In the past year interest in blockchain has soared (see Google trends), VC funding in Blockchain breached the 1bn milestone, 500mln only in 2015 but we still have to see familiarity with this technology across the financial industry.
The goal of this article is to try, according to my own understanding, to address the opening question, is this an overhyped technology or is it truly a radical innovation?
Secondly I would like to walk you through a few examples in my notes on how a blockchain works – and finally based on that try to summarise it all into a definition that we can all understand.
What is blockchain?
You might have come across a few articles talking about it, The Economist calls it a “Trust machine” – trust can be coded up – replacing the so called “anchors of trust” in a network, Bank of England goes one level deeper, focusing on how this technology allows for people that don’t know each other to agree and trust a shared record of events. Deloitte take it a step higher, calling it a foundation layer for something more, finance being its logical implementation but much more can be done with it.
Now at this stage we just understand that it allows trust to be coded, it allows “somehow” to reach a consensus with strangers and without an intermediary and its a foundation of a lot more… too vague.
What is Blockchain?
A blockchain is a chain of blocks that makes up a database, holding a log of transactions. This database is replicated across a distributed network using cryptography & digital signatures to determine valid transaction such that everyone agrees on the order and state of the ledger in real time (consensus algorithm or block puzzle) without having to rely on a trusted 3rd party to hold the true golden copy. This database is by design immutable and holds all events since inception which makes it the holy grail of audit trail.
Before we get on to what we can actually do with it, let’s get something out of the way.
Blockchain is not Bitcoin, Bitcoin – the currency – is email for the internet, it is not the real invention, is the first application of that invention. It is commonly brought up in these discussions being a public blockchain that handles around USD 11bln (market cap), which could also be seen as a white hacker experiment on the technology more broadly, which is in place since 2008 and has no winner yet.
Also it is important to notice that the example we saw refers to a public blockchain, we have several type of blockchain and the technology changes slightly depending on its usage case.
For instance, in a private blockchain such as a company’s private blockchain, there is no need to come up with a consensus algorithm that waste energy to acquire a “proof of work”, we know & trust each node in the network and there is no risk of a untrustworthy participants.
The promise of Blockchain
Now that we get a sense on how a blockchain works, we attempted to define it, let’s see why everybody gets excited about.
A good way to breakdown its potential implication is via “ ATOMIC” – as described by William Mougayar in “Business Blockchain” – a high level summary of the fields disrupted by this technology.
- Assets being the first one, creation and real time movement of digital assets
- Digital asset is a digitalised version of a product that includes specific rights to use, and typically has a value attached to it because of it.
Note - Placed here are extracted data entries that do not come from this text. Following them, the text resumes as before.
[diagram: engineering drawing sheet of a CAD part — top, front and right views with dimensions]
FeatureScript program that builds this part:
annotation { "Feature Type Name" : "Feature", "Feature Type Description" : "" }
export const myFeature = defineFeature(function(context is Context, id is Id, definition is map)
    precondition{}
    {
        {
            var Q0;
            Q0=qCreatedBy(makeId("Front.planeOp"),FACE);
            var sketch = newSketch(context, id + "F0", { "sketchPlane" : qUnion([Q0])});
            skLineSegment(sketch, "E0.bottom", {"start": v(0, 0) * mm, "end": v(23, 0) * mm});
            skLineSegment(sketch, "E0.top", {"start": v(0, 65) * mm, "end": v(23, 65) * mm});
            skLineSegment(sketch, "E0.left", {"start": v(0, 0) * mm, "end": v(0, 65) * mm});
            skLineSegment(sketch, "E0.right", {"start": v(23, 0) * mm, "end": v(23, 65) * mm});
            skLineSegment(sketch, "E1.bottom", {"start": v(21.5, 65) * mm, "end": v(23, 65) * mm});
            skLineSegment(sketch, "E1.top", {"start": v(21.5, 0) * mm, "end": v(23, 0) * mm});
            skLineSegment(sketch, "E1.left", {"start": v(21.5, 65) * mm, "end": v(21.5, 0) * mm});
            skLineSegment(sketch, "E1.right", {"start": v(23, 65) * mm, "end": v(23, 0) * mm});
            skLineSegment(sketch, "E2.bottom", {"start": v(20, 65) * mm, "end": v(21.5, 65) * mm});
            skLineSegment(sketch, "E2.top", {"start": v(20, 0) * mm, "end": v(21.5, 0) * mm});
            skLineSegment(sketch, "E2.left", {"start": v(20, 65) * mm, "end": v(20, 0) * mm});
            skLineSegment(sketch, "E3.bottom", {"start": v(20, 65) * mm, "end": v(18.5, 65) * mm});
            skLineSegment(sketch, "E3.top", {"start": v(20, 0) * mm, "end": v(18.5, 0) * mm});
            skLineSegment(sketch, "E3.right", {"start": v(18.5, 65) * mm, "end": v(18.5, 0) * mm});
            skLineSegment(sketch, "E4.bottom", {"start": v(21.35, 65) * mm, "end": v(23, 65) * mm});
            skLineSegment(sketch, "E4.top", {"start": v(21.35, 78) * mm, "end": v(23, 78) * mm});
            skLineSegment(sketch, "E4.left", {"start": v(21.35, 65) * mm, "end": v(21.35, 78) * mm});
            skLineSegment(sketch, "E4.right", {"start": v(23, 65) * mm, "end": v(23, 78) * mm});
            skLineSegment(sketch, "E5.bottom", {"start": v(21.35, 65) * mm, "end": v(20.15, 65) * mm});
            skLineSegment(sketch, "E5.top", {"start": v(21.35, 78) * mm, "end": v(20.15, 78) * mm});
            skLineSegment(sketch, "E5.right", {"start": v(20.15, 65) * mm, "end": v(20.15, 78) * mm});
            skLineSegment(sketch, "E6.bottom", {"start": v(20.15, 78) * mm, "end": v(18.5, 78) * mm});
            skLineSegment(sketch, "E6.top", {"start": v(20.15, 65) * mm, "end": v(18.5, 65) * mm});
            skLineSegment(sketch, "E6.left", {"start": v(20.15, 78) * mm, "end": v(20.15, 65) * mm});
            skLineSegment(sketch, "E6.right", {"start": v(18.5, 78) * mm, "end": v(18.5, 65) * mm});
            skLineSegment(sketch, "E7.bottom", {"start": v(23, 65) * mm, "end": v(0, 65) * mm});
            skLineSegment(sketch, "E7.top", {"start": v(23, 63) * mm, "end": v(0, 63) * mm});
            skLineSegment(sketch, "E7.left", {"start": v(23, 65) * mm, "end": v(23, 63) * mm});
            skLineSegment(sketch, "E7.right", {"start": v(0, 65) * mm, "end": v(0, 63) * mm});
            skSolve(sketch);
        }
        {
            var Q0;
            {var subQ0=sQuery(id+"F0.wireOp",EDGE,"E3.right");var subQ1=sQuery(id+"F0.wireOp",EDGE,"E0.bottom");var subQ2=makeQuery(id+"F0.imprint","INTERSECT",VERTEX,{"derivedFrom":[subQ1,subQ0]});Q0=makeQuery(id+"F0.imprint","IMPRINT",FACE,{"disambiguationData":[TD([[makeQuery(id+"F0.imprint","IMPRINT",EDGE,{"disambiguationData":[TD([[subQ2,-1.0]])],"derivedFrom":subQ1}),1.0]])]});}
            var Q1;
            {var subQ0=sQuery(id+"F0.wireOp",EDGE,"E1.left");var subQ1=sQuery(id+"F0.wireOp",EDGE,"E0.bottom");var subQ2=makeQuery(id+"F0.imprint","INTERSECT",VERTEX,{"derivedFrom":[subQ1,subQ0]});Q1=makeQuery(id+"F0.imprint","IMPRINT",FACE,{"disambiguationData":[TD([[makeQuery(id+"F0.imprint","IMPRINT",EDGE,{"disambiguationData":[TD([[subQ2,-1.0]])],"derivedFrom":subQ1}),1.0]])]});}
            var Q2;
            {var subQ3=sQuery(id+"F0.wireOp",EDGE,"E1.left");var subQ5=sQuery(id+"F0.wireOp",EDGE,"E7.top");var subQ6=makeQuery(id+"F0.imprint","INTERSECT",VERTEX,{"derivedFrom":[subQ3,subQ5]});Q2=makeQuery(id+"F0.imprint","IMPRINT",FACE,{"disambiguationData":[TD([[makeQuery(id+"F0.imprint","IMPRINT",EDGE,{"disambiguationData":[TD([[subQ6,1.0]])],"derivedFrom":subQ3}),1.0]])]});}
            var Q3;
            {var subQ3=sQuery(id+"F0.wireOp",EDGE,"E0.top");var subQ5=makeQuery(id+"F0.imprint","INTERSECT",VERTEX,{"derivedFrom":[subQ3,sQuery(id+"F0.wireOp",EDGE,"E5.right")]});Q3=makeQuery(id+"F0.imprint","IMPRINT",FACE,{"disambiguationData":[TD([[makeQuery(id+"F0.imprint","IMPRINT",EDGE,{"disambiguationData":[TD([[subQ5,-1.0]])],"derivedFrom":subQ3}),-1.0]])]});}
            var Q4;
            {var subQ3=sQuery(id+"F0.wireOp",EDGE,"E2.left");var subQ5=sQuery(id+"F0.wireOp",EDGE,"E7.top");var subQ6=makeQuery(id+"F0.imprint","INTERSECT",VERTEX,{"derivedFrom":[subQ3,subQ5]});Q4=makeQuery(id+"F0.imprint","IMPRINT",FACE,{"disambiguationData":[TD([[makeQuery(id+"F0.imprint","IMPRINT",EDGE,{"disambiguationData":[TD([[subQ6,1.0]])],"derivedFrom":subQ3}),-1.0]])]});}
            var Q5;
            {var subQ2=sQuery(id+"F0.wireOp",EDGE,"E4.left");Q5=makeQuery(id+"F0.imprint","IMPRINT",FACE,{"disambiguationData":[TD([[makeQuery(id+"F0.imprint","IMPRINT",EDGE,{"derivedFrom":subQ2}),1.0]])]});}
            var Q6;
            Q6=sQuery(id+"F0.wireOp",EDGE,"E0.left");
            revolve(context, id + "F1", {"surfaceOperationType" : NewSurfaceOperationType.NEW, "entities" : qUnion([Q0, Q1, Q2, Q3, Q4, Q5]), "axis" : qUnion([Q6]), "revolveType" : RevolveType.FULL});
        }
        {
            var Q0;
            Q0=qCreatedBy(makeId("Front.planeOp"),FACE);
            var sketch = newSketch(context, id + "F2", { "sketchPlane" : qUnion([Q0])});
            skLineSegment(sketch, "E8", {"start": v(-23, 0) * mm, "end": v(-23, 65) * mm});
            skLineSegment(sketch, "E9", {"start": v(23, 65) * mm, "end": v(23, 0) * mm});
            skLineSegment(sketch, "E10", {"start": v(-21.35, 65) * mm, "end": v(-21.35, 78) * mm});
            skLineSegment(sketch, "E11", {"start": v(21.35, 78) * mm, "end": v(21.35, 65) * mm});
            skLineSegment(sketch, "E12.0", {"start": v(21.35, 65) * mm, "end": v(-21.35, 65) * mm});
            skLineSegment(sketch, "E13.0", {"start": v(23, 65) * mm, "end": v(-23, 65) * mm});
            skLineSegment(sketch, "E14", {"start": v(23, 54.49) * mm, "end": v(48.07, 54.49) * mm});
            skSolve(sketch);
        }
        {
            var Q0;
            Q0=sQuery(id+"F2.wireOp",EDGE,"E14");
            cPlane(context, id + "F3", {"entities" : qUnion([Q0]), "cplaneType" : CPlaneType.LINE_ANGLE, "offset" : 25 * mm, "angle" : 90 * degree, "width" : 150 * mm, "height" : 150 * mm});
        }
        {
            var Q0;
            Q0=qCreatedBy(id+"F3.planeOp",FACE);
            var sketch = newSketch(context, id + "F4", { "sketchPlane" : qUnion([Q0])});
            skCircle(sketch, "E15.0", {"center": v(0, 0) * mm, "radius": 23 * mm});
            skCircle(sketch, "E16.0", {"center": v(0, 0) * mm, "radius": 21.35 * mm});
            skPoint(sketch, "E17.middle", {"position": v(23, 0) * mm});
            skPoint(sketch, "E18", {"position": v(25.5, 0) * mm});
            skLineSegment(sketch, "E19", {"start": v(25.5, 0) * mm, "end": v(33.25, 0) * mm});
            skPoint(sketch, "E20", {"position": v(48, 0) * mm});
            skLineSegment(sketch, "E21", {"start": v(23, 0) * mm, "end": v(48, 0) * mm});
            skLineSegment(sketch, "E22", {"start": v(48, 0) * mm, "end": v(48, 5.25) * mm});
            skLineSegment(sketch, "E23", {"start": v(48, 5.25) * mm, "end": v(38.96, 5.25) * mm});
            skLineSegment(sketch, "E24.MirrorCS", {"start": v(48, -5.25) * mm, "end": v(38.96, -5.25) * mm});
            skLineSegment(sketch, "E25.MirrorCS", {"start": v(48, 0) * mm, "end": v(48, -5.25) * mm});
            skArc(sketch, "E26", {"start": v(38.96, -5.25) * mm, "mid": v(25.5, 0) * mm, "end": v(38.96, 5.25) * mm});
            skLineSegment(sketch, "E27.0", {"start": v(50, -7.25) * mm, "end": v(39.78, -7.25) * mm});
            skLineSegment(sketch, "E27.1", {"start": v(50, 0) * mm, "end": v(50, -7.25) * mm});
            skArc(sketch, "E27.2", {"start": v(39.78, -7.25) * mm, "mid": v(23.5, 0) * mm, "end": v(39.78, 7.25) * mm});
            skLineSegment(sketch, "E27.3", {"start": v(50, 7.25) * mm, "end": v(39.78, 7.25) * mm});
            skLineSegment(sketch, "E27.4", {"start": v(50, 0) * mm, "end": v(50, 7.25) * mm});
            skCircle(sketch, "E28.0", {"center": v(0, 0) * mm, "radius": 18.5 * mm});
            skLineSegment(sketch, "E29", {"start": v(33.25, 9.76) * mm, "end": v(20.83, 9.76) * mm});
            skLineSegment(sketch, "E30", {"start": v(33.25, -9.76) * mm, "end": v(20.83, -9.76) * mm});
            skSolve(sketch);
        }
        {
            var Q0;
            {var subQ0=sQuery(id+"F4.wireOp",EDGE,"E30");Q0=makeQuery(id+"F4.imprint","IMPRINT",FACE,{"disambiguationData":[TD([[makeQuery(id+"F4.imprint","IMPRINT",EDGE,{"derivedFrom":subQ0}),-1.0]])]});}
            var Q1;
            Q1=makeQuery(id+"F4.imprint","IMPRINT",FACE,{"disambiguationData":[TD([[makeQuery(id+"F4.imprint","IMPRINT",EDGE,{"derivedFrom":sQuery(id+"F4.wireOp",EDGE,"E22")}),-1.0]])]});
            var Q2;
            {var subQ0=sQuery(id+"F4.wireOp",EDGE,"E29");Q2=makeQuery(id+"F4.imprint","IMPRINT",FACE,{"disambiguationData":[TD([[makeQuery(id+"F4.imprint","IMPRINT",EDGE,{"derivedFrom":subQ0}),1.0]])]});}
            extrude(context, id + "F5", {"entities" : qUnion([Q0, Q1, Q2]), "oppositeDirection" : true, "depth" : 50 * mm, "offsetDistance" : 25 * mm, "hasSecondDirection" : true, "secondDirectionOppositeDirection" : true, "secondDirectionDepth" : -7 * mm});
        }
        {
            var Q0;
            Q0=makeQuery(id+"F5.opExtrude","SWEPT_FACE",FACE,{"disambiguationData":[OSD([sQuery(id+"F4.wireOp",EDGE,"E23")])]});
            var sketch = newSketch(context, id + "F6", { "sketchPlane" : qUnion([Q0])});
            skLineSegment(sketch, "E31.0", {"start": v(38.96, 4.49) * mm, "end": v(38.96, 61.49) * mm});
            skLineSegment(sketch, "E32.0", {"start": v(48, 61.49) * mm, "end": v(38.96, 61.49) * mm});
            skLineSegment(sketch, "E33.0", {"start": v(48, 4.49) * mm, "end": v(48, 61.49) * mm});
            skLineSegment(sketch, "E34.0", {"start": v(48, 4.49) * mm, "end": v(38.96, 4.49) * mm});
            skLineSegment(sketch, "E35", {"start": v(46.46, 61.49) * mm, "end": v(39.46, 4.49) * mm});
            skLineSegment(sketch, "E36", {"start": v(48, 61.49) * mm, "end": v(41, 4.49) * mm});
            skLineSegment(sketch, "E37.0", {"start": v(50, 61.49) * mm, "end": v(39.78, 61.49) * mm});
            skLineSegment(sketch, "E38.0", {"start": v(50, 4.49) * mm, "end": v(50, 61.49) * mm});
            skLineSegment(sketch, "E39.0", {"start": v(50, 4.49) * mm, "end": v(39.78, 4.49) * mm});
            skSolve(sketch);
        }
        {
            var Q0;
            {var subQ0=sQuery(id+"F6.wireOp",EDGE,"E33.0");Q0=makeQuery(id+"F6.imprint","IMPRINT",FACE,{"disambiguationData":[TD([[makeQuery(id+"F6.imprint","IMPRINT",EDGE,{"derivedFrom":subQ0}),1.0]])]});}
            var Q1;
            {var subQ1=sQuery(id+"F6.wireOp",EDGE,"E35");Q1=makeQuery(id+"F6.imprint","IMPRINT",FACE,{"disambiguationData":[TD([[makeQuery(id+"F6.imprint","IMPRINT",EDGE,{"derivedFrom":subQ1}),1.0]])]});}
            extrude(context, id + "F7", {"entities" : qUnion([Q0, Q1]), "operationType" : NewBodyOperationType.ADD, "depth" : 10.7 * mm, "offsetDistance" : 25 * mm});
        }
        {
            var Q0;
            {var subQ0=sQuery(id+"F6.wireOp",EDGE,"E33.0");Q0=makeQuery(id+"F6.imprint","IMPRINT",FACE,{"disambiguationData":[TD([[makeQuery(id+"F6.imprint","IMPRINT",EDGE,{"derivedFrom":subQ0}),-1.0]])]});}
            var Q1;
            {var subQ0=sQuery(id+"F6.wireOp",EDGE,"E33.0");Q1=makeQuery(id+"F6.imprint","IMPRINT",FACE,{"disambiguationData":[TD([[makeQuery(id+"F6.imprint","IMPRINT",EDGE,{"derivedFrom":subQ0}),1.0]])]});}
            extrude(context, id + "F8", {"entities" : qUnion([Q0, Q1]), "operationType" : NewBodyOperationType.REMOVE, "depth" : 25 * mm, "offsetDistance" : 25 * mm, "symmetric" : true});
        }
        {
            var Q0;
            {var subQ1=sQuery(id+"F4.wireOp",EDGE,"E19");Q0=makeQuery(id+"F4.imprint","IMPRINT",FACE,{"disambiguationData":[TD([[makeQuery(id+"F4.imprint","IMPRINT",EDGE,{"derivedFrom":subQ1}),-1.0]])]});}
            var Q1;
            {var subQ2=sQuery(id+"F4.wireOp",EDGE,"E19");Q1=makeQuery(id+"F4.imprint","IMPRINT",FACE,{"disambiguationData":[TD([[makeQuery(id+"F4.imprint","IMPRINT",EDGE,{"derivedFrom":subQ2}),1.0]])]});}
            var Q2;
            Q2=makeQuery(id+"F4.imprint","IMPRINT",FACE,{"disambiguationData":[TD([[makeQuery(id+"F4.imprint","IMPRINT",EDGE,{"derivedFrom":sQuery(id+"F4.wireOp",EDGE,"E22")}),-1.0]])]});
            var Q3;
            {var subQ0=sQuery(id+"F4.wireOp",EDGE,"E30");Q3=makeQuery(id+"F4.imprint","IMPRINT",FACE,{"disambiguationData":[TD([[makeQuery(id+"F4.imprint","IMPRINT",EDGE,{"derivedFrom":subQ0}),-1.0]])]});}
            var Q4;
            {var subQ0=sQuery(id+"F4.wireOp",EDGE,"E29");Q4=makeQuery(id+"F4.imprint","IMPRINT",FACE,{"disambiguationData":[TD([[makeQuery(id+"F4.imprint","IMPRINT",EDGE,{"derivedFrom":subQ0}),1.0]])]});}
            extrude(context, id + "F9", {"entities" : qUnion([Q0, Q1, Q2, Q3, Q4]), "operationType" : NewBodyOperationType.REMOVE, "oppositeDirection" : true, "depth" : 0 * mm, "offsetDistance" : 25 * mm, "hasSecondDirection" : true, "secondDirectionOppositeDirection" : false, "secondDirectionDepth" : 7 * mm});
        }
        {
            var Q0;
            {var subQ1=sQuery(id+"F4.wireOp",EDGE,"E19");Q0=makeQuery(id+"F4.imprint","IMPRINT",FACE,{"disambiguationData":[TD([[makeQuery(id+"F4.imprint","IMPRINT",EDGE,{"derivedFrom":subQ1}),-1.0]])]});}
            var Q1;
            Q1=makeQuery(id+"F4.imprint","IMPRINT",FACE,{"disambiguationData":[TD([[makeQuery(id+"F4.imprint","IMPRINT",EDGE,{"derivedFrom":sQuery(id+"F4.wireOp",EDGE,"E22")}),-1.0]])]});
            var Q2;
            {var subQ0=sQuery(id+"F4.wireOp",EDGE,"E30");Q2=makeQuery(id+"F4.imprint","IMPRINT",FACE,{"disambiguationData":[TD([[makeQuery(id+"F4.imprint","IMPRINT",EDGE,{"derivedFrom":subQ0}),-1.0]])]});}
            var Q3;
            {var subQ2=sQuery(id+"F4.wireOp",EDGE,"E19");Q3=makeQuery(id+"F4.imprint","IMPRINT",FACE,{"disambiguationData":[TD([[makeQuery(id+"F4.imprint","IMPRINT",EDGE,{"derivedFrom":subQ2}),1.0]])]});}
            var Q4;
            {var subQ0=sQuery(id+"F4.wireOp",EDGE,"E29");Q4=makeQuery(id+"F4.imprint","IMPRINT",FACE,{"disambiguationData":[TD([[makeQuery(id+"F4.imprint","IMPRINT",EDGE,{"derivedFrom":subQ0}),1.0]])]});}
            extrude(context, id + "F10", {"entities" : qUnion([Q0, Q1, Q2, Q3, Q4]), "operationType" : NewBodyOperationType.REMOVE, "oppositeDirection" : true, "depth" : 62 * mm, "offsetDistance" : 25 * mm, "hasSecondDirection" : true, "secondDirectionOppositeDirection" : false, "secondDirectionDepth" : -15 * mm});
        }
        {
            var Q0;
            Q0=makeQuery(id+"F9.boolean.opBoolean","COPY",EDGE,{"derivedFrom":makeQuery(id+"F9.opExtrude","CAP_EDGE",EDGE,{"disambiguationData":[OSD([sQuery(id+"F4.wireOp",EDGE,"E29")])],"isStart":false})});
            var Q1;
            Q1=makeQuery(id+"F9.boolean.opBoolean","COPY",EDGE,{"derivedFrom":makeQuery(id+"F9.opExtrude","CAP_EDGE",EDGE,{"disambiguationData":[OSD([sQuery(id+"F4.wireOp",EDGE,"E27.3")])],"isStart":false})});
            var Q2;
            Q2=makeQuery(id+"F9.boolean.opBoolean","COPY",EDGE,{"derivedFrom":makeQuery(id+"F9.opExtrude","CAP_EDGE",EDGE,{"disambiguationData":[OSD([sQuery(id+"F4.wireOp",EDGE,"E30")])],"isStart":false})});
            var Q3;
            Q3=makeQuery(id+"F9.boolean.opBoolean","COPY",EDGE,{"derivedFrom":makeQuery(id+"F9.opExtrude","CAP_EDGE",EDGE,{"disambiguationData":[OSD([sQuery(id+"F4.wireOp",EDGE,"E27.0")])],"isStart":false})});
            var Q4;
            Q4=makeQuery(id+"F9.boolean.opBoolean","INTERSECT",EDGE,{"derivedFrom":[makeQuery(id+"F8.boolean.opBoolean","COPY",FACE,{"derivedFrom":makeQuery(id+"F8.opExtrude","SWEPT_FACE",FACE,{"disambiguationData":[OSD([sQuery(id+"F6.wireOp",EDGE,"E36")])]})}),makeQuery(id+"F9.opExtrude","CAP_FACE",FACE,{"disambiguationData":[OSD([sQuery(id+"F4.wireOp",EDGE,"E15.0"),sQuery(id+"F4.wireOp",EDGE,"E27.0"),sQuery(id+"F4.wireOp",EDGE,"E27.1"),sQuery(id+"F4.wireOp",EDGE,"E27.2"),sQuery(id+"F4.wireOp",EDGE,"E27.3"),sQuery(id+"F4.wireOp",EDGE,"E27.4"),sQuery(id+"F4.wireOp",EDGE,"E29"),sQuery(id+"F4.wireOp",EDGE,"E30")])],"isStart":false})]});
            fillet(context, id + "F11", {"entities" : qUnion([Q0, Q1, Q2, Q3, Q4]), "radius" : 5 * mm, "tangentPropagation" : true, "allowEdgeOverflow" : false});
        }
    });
Without rights, it is not considered to be an asset, and is just a “digital file”
- Before blockchain, digital assets in a P2P fashion did not make sense because of the double spending (or double sending) problem, now P2P becomes a viable option.
- Not digital native only, tokenisation: embedding data that describes a real-world asset on a digital token that lives on a Blockchain
- Trust: transaction that requires trust related actions, such as proof of identity, existence, purchase, location ownership
- Ownership: public record of real or digital asset ownership
- Money: it can be an alternative (as bitcoin), a pegged fiat extension to expand velocity and capabilities (micro transactions)
- Identity: you become the owner of your identity in the network and this could very well replace re creating an identity at each POS (multiple proprietary databases vs decentralised database) – toc toc KYC
- Contracts: virtually the most exciting part of blockchain as it builds on top of all of the area it disrupt to create something out of it. A contract, or smart contract, its essentially business logic with self enforcement.
This has implications across industries obviously, but we take a narrower look at our industry we can see how it could benefit it.
- All transactions of digital assets could be facilitated, we can imaging instruments illiquid before being brought back to the radar increasing the opportunity set of our portfolio managers.
- From an operations perspective, the big one is trust without reconciliation, functions that are employed to reconciliate transactions can be reallocated to increase value elsewhere in the value chain, complexity can be reduced, transparency implies better risk oversight, and the big is: this is the dream for a regulator, we could give a read-only to a regulator or even embedding a regulatory framework such as UCITS as a self-enforcing smart contract.
- The technical architecture becomes more simple and robust (distributed database), secure and allows for actual step forwards in product development.
- Blockchain is a new protocol that sits on top of the Internet, one that allows for trust to be coded up making digital tokens reliable and valuable, the missing piece of the information revolution.
- Blockchain is more about business process reengineering than just technology.
- It cannot be applied to existing process, it needs to be at the core of the design of new processes.
To answer the original question of this post, despite the hype, the premises and potential implications of Blockchain technology are too significant to ignore and are worth taking the risk.
To finish with a quote aimed at all the industries potentially impacted by this technology:
“When a single technology touches almost every core part of your business model, you need to pay attention, as it will be a challenging encounter” by William Mougayar.